DATA IN THIS EXERCISE START

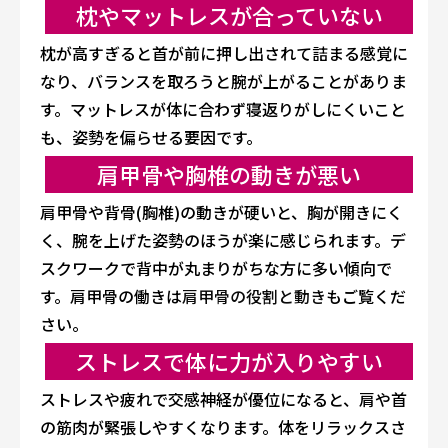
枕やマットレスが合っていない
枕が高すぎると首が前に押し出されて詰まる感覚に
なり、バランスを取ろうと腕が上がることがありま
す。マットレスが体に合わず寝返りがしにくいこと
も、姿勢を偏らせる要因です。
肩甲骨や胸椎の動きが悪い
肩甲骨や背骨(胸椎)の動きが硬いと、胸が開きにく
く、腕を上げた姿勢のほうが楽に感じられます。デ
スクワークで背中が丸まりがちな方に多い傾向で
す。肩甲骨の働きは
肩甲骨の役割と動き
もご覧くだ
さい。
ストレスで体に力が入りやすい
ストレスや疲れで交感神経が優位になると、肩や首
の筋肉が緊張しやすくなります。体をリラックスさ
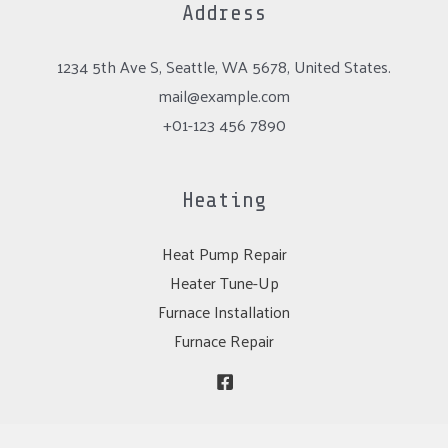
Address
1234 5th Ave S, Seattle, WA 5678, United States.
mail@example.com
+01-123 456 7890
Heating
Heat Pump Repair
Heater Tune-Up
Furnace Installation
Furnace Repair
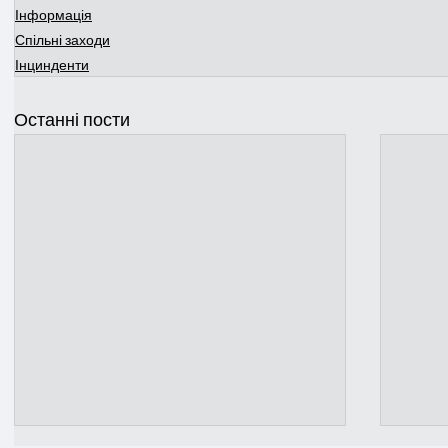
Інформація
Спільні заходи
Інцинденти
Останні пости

DATA IN THIS EXERCISE END
DATA IN THIS EXERCISE START

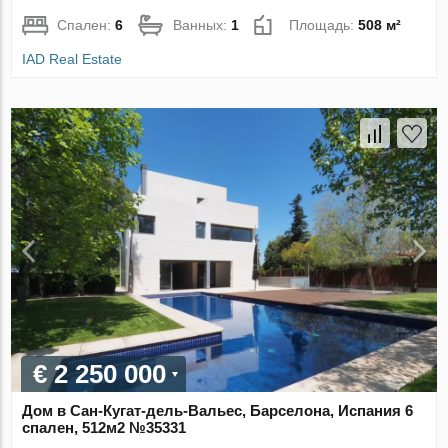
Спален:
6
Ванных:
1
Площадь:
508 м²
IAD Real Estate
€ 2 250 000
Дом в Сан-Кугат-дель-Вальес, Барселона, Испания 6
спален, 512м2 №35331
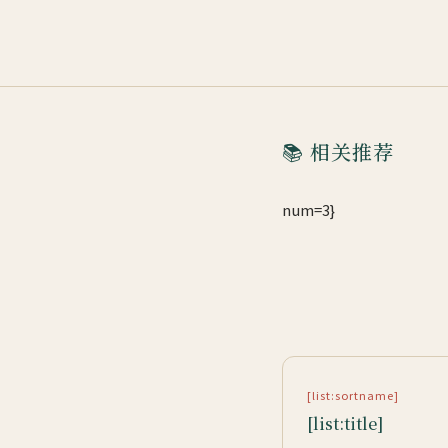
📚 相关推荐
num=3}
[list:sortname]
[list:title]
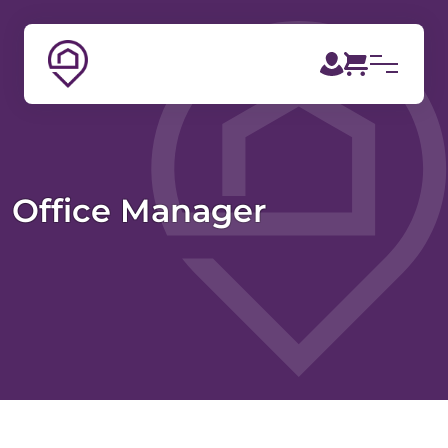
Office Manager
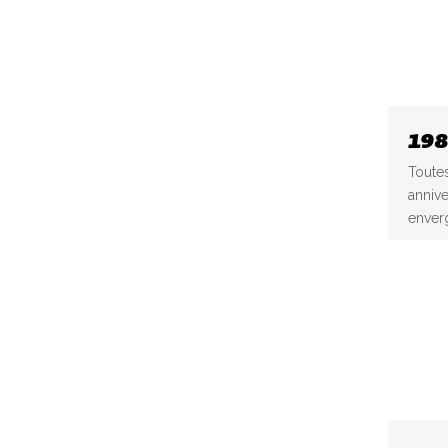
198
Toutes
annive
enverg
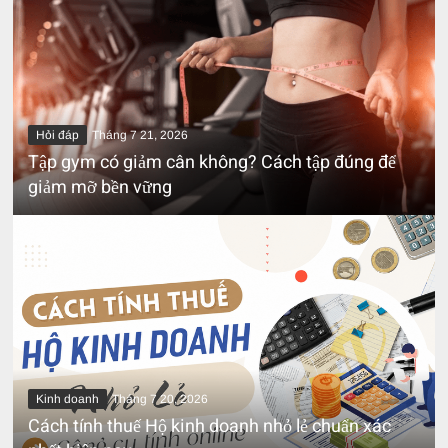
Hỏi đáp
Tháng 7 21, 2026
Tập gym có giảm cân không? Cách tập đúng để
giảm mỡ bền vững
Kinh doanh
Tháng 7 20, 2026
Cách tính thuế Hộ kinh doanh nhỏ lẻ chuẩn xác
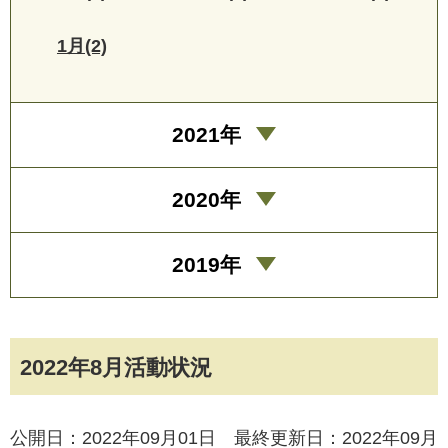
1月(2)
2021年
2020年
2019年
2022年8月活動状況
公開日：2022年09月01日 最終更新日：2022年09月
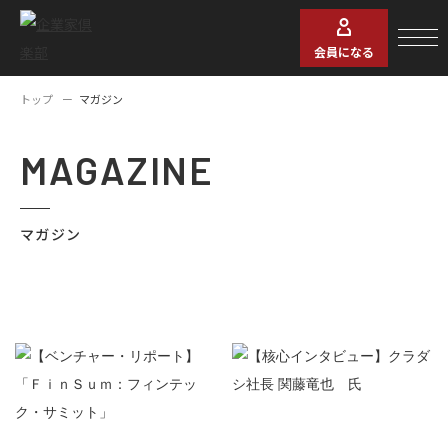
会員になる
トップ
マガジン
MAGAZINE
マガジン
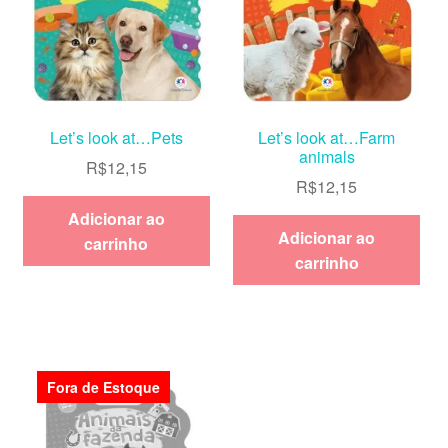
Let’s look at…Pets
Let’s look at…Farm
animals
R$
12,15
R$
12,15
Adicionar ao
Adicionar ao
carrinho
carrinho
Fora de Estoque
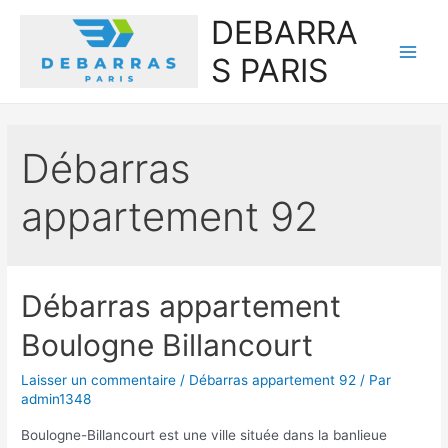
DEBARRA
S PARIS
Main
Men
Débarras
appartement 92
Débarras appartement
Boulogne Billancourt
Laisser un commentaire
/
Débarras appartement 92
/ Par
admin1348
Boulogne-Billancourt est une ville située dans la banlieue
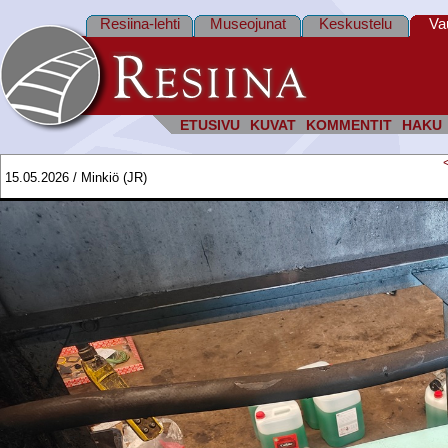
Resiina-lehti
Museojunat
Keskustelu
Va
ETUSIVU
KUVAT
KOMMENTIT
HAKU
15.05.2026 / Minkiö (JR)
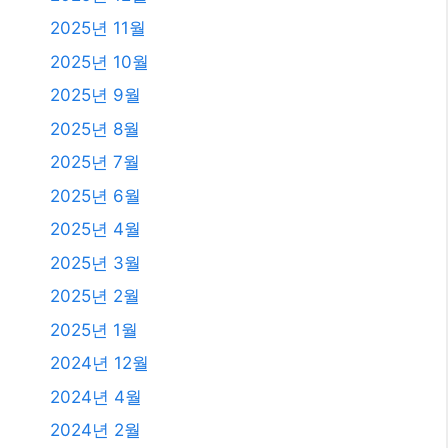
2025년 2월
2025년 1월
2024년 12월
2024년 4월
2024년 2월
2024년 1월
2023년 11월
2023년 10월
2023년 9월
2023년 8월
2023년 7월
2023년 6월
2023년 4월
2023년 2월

DATA IN THIS EXERCISE END

ACTIVITY:
Please repeat, exactly as written, the lines in the records above, starting with the one that has "枕やマットレスが合っていない" and going on through the one that has "Останні пости". Pictures are to be left out.

OUTPUT FOR THIS EXERCISE:
枕やマットレスが合っていない
枕が高すぎると首が前に押し出されて詰まる感覚に
なり、バランスを取ろうと腕が上がることがありま
す。マットレスが体に合わず寝返りがしにくいこと
も、姿勢を偏らせる要因です。
肩甲骨や胸椎の動きが悪い
肩甲骨や背骨(胸椎)の動きが硬いと、胸が開きにく
く、腕を上げた姿勢のほうが楽に感じられます。デ
スクワークで背中が丸まりがちな方に多い傾向で
す。肩甲骨の働きは
肩甲骨の役割と動き
もご覧くだ
さい。
ストレスで体に力が入りやすい
ストレスや疲れで交感神経が優位になると、肩や首
の筋肉が緊張しやすくなります。体をリラックスさ
Address
1234 5th Ave S, Seattle, WA 5678, United States.
mail@example.com
+01-123 456 7890
Heating
Heat Pump Repair
Heater Tune-Up
Furnace Installation
Furnace Repair
Інформація
Спільні заходи
Інцинденти
Останні пости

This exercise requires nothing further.